● **Provided text**
The production of integrated circuits begins with the creation of high-quality semiconductor wafers. During the wafer fabrication process, the wafers may undergo multiple masking, etching, and dielectric and conductor deposition processes. Because of the high-precision required in the production of these integrated circuits, an extremely flat surface is generally needed on at least one side of the semiconductor wafer to ensure proper accuracy and performance of the microelectronic structures being created at the wafer surface. The need for precise wafer surfaces becomes more important as the size of the integrated circuits decreases and the number of microstructures per integrated circuit increases. Therefore, between some processing steps, it may be necessary to polish or planarize the surface of the wafer to obtain the flattest surface possible.
In an exemplary prior art polishing method, one side of the wafer is attached to a flat surface of a wafer carrier or chuck and the other side of the wafer is pressed against a flat polishing surface. In general, the polishing surface includes a polishing pad. Polishing pads can be formed of various commercially available materials such as a blown polyurethane.
During the polishing or planarization process, the workpiece (e.g., silicon wafer) is typically pressed against the polishing pad surface while the pad rotates about its vertical axis. In addition, to improve the polishing effectiveness, the wafer may also be rotated about its vertical axis and oscillated over the inner and outer radial surface of the polishing pad.
Additionally, in a chemical mechanical planarization ("CMP") process, a slurry, such as, for example, a water-based slurry having colloidal silica particles typically is deposited between the polishing pad and workpiece. CMP processes and apparatus are well known to those skilled in the art; such processes and apparatus will not be described in detail herein. For a more detailed description of CMP processes, see, for example, Arai, et al., U.S. Pat. No. 4,805,348, issued February, 1989; Arai, et al., U.S. Pat. No. 5,099,614, issued March, 1992; Karlsrud et al., U.S. Pat. No. 5,329,732, issued July, 1994; Karlsrud, U.S. Pat. No. 5,498,196, issued March, 1996; and Karlsrud et al., U.S. Pat. No. 5,498,199, issued March, 1996. By this reference, the entire disclosures of the foregoing patents are hereby incorporated herein.
Chemical Mechanical Planarization or Polishing (CMP) occurs when pressure is applied between the polishing pad and the workpiece being polished. The mechanical stresses and the abrasive particles within the slurry creates mechanical strain on the chemical bonds on or near the surface being polished, rendering the chemical bonds more susceptible to chemical attack or corrosion (e.g., stress corrosion). That is, after the mechanical stresses weaken the chemical bonds on the surface, the chemical agent in the slurry will attract certain atoms from the workpiece surface, thus actually removing part of the surface material. Consequently, microscopic regions are removed from the surface being polished, enhancing planarity of the polished surface.
Presently known polishing techniques are unsatisfactory in several regards. For example, during polishing, the polishing agents such as slurry and deionized water may not be deposited evenly over the entire surface of the polishing pad; such uneven polishing agent distribution can result in dry spots on the polishing pad. Consequently, the polishing effect of the pad can be non-uniform across the surface of the workpiece, resulting in a non-planar workpiece surface.

● **Extracted information**
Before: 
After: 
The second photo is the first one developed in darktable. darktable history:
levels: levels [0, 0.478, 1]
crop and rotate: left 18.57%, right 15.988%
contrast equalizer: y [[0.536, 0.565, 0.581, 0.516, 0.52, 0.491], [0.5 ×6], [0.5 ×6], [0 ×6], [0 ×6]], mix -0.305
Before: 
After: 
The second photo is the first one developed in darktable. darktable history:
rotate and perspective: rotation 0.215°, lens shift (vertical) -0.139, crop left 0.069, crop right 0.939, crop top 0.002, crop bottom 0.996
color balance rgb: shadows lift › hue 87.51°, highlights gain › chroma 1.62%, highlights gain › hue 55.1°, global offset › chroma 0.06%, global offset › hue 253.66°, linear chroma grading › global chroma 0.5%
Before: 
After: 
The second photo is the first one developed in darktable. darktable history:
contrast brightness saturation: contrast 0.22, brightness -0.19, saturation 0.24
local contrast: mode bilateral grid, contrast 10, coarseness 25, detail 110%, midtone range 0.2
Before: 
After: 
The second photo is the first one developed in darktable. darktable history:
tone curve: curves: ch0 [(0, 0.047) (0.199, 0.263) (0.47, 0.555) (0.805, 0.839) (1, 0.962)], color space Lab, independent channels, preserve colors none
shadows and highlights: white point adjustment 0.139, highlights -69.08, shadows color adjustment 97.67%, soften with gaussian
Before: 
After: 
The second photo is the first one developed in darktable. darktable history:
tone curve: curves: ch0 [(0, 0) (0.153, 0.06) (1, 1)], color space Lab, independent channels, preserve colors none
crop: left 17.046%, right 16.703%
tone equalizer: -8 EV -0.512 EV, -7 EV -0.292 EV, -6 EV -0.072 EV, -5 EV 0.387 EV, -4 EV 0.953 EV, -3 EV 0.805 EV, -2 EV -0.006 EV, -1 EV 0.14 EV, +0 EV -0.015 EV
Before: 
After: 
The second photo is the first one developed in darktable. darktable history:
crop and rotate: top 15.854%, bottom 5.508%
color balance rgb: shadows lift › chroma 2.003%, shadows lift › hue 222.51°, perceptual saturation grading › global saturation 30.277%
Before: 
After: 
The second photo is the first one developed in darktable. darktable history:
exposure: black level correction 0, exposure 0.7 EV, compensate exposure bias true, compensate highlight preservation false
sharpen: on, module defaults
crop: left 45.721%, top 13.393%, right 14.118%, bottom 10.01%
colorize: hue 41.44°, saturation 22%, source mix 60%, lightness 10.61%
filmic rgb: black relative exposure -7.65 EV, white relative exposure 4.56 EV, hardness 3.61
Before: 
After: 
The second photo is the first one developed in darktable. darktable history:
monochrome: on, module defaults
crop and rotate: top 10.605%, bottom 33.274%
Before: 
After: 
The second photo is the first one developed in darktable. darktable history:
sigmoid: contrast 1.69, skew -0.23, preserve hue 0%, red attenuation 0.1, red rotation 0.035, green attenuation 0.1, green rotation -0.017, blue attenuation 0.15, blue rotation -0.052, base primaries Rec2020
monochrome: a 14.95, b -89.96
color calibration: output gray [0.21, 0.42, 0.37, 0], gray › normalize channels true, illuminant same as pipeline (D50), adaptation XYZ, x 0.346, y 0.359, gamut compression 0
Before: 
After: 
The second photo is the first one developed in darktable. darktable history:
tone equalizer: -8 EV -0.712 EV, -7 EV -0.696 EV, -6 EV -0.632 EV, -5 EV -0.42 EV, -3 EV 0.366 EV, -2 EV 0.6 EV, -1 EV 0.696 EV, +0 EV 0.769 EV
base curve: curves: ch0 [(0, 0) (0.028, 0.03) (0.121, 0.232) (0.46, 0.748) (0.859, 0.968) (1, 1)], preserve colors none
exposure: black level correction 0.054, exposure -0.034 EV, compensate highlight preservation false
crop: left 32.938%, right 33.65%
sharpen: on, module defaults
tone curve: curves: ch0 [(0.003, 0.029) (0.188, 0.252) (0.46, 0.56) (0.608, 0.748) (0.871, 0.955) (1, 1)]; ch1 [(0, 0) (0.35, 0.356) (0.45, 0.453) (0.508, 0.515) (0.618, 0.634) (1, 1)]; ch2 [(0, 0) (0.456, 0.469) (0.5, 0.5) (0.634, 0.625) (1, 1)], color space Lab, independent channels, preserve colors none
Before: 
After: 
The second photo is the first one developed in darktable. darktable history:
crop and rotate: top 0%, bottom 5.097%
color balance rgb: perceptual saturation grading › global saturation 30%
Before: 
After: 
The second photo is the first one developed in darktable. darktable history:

● **Required work**
1/ Answer these questions using the text on wafer polishing:
(a) What commercially available material is named as an example for forming polishing pads?
(b) What kind of slurry is given as an example for the CMP process?
(c) What can uneven distribution of polishing agents cause on the polishing pad?
2/ List every U.S. patent number cited in the text on wafer polishing.
3/ Quote the text on wafer polishing word for word, beginning with "In an exemplary" and stopping after "a blown polyurethane.".

● **Exercise answers**
1/
(a) Blown polyurethane.
(b) A water-based slurry with colloidal silica particles.
(c) Dry spots.

2/
4,805,348
5,099,614
5,329,732
5,498,196
5,498,199

3/
In an exemplary prior art polishing method, one side of the wafer is attached to a flat surface of a wafer carrier or chuck and the other side of the wafer is pressed against a flat polishing surface. In general, the polishing surface includes a polishing pad. Polishing pads can be formed of various commercially available materials such as a blown polyurethane.